§ Directions for this task:
Copy the passage on Hodge's theology from "We regard justification" up to and including "Theology as well.", changing every "justification" to "vindication".

§ Passage provided:
_ _ _ _
Hodge also denies that “Christ suffered Hell.” This charge comes up on the internet against Protestants. Hodge specifically states that “He did not suffer the same sufferings either in kind, degree, or duration, which would have been inflicted on them, but he did suffer precisely that suffering which divine justice demanded of his person standing in their stead. His sufferings were those of a divine person with a human nature” (406).

Sin as macula is not laid on Christ. Sin as reatus is (408).

_Effectual Calling_

Regeneration: it is a conversio habitualis seu passiva, “the change of character in effecting which the soul is the object, not the subject” (449). Conversion is the opposite.

_Justification_

Standard stuff here, but Hodge does a good job contrasting the Protestant and Romish views. 

Rome: we have a first justification for Christ’s sake. We then (maybe?) have a second one through and in proportion to his merit.

We regard justification as a judicial act, they an infusion of grace. We say the merits of Christ are the ground of justification, they the merits are made ours by sanctification. We say faith is the instrument. They the beginning and root.

Reactions: Like 1 | Informative 3


----------



## Pilgrim (May 7, 2020)

Would you say that, if it isn't the best, this is nevertheless the most accessible theology book on Old School (Northern) Presbyterianism? Beyond that, I think most people would find this book to be easier to use than Dabney's Systematic Theology as well.
_ _ _ _
§ Data below:
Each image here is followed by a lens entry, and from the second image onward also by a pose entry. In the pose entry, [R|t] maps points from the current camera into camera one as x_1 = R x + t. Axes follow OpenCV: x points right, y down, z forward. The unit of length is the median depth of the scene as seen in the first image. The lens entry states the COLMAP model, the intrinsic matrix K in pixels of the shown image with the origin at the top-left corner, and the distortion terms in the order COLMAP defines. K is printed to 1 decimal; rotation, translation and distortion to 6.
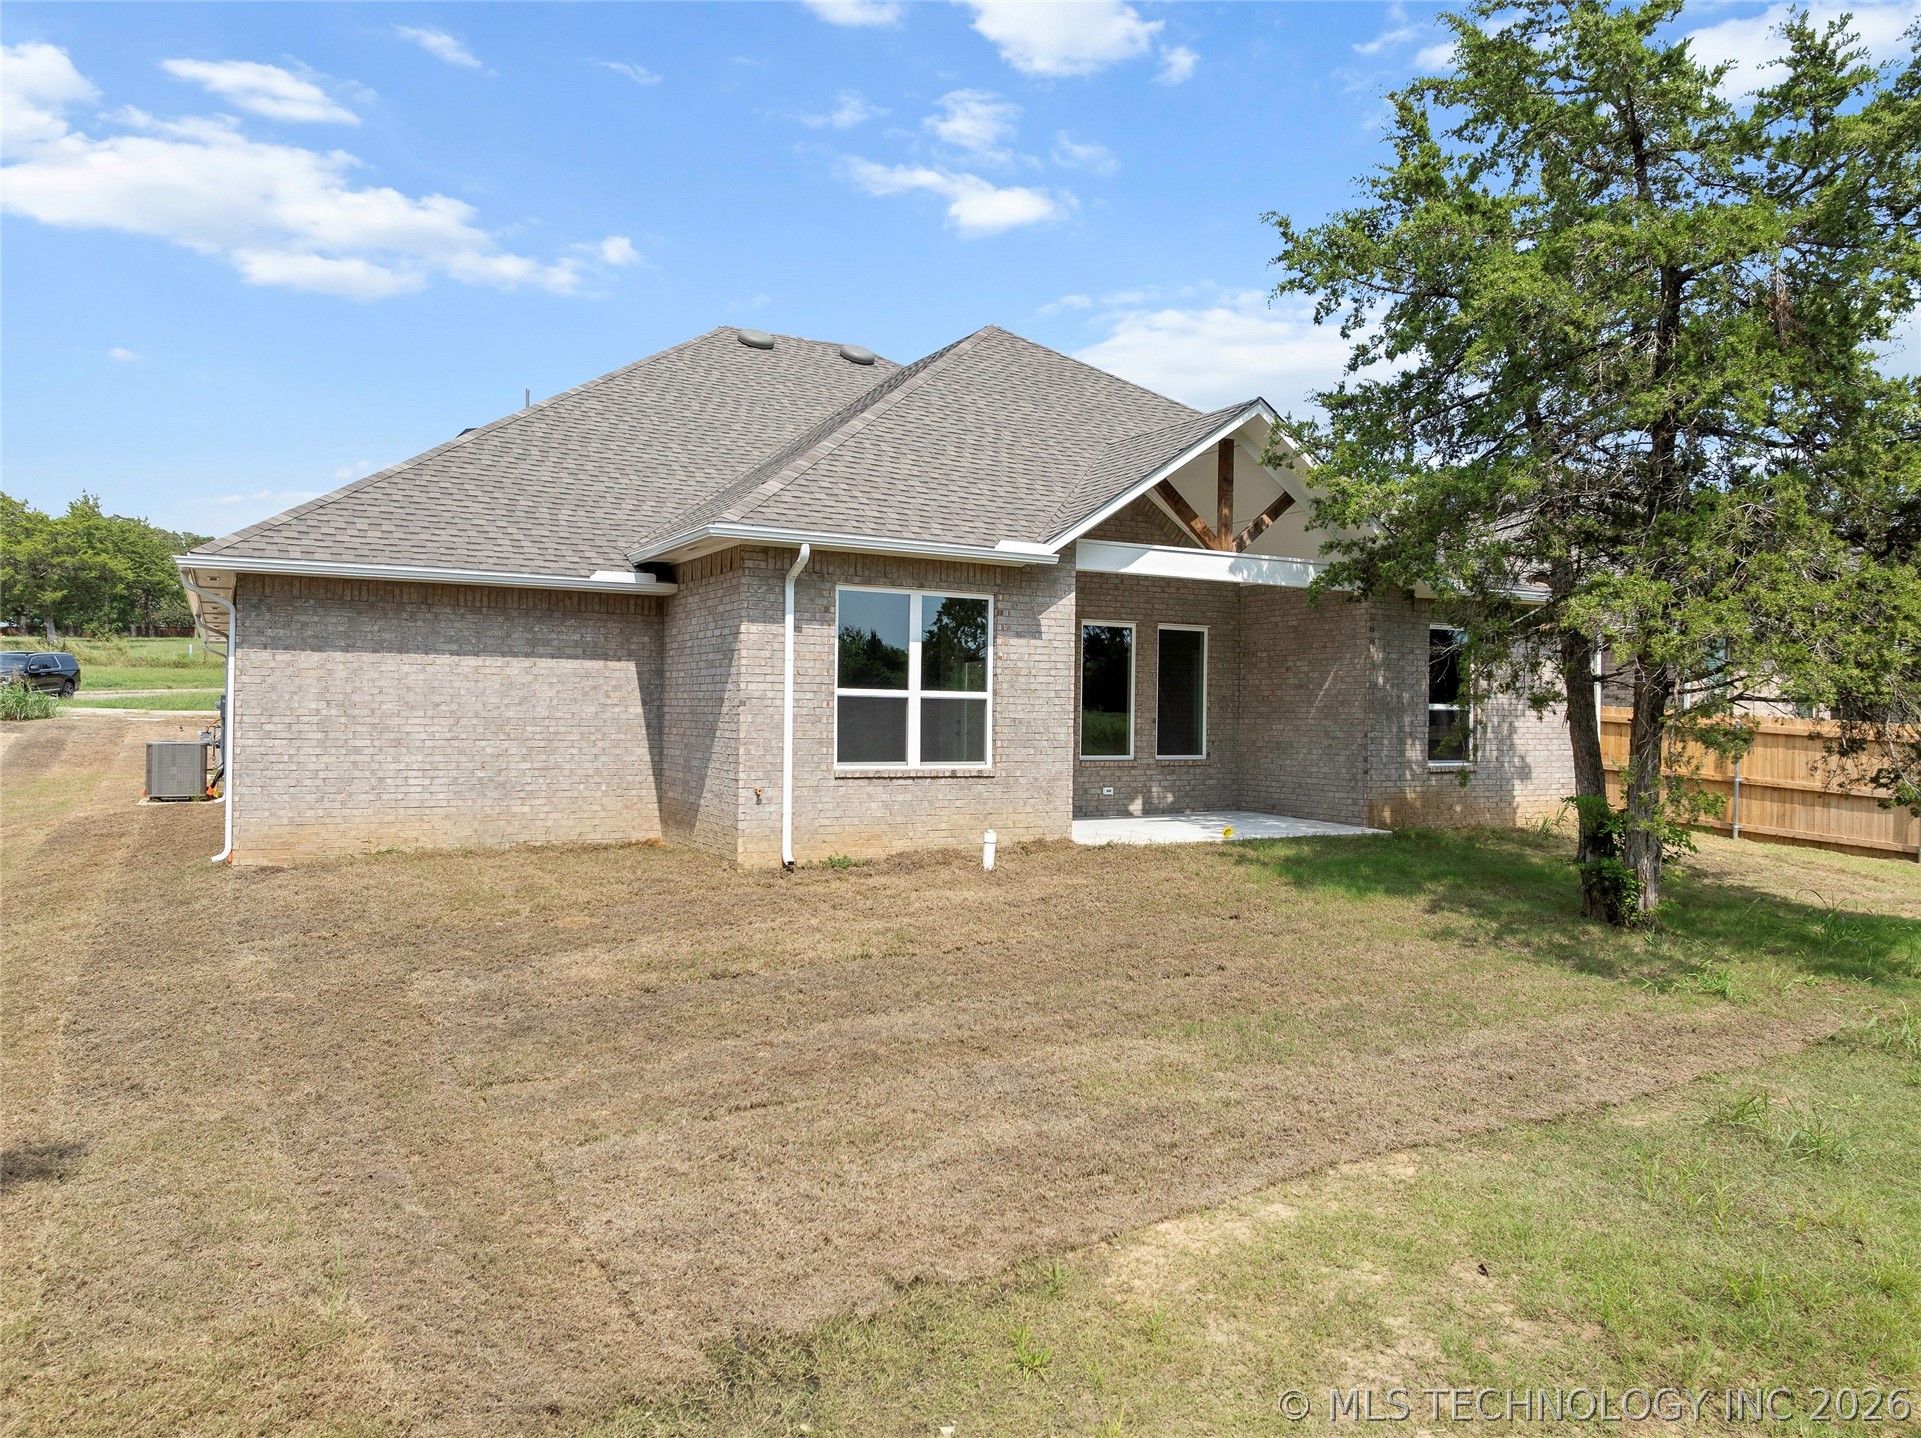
lens RADIAL K [[1368.2, 0, 957.7], [0, 1368.2, 728.0], [0, 0, 1]] dist [-0.036331, 0.003624]
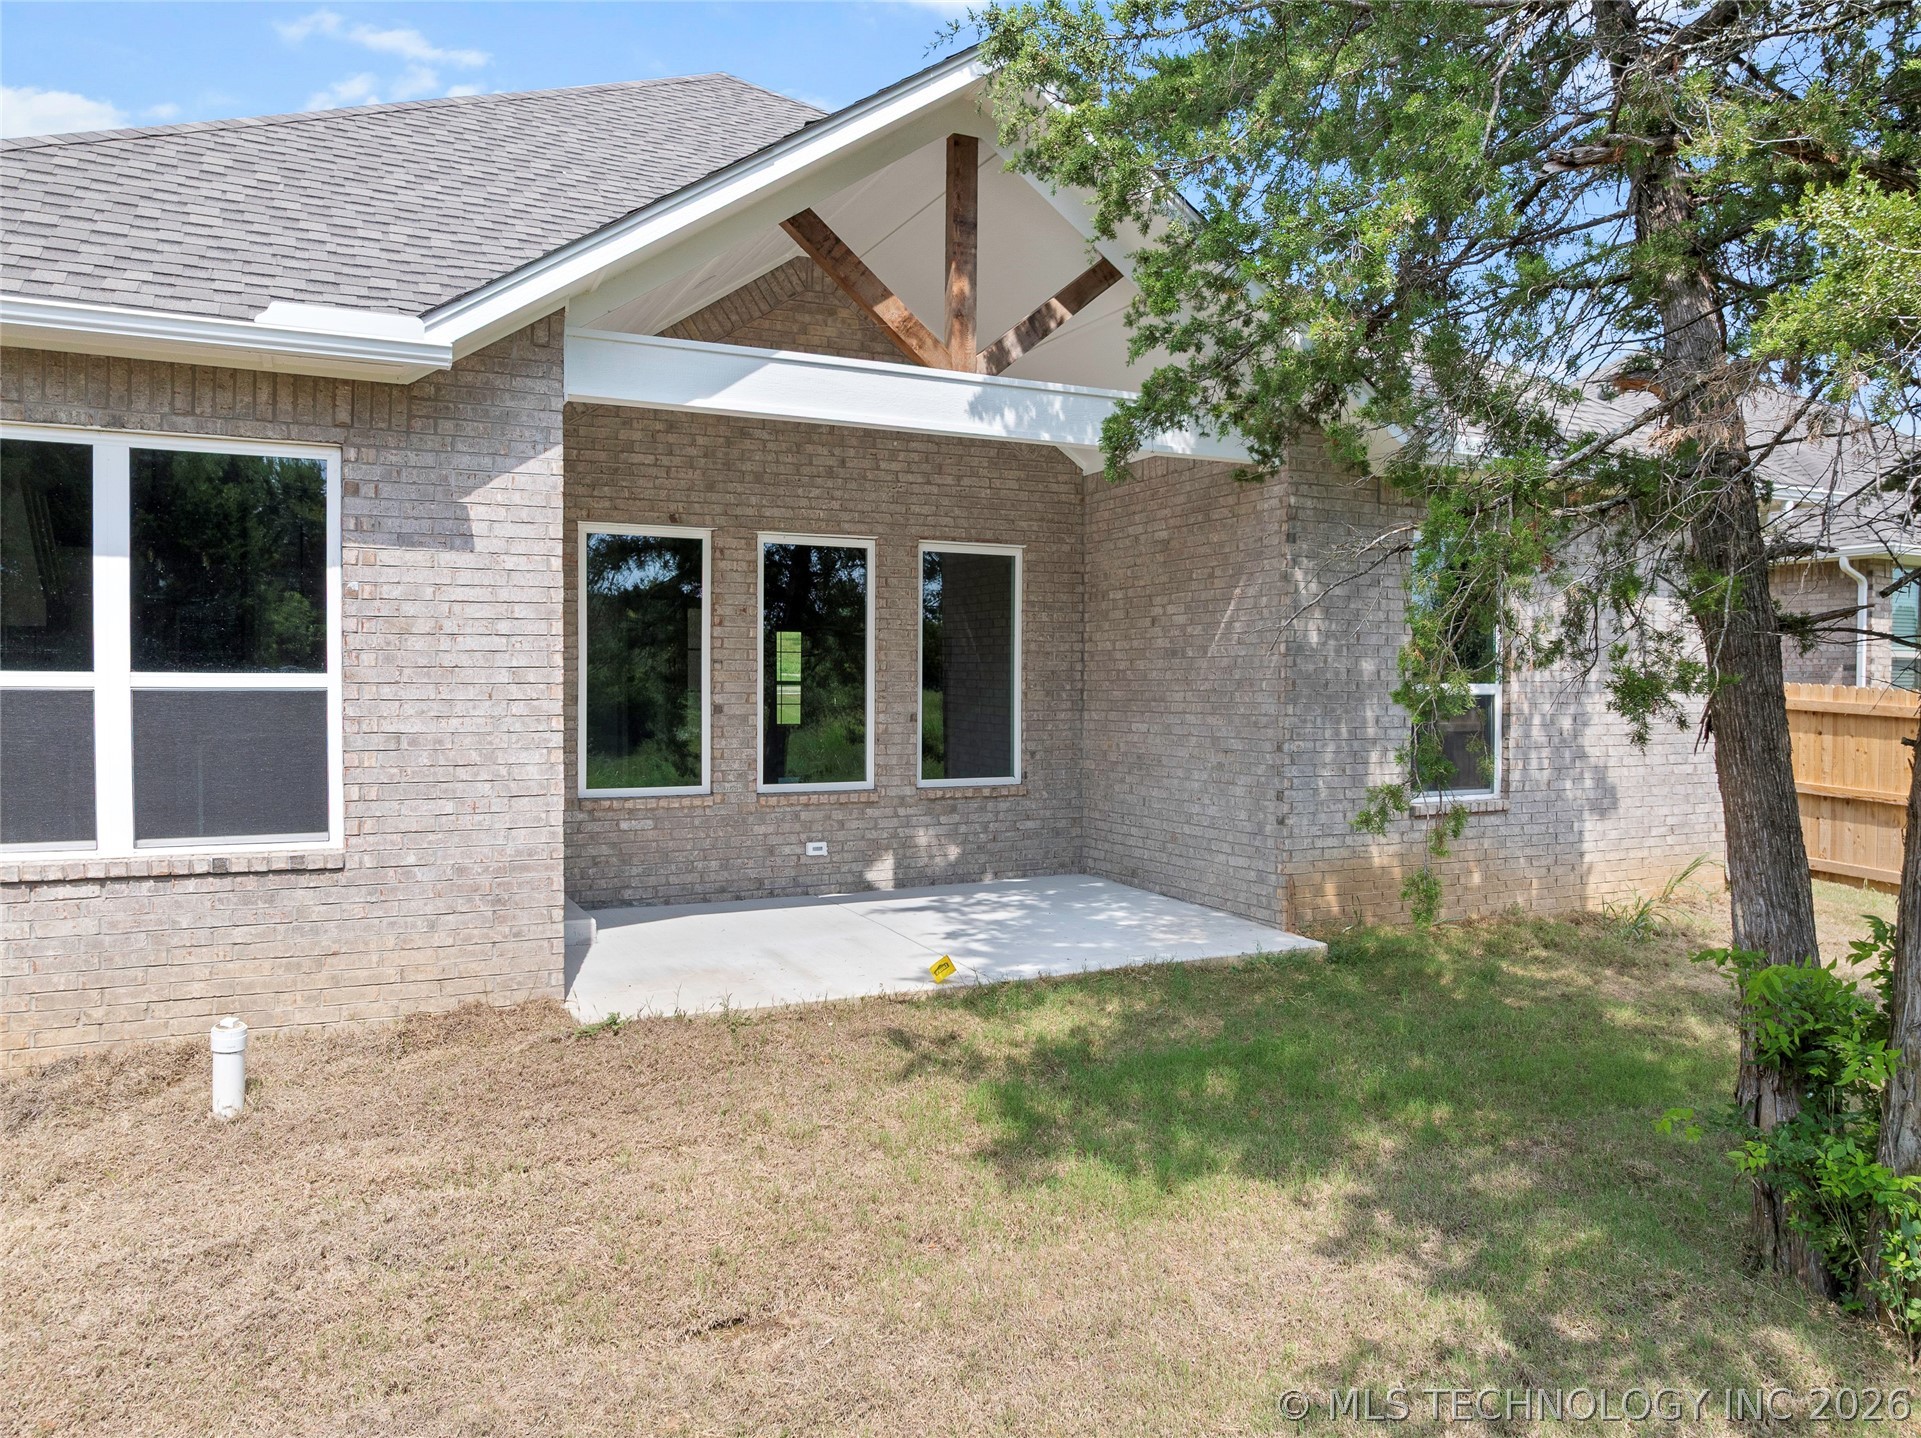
lens RADIAL K [[1368.2, 0, 966.1], [0, 1368.2, 721.0], [0, 0, 1]] dist [-0.036331, 0.003624]
pose [[0.998941, -0.007464, -0.045394, 0.234515], [0.008275, 0.999809, 0.017700, -0.016441], [0.045253, -0.018057, 0.998812, 0.557795]]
_ _ _ _
§ Answer to this exercise:
We regard vindication as a judicial act, they an infusion of grace. We say the merits of Christ are the ground of vindication, they the merits are made ours by sanctification. We say faith is the instrument. They the beginning and root.

Reactions: Like 1 | Informative 3


----------



## Pilgrim (May 7, 2020)

Would you say that, if it isn't the best, this is nevertheless the most accessible theology book on Old School (Northern) Presbyterianism? Beyond that, I think most people would find this book to be easier to use than Dabney's Systematic Theology as well.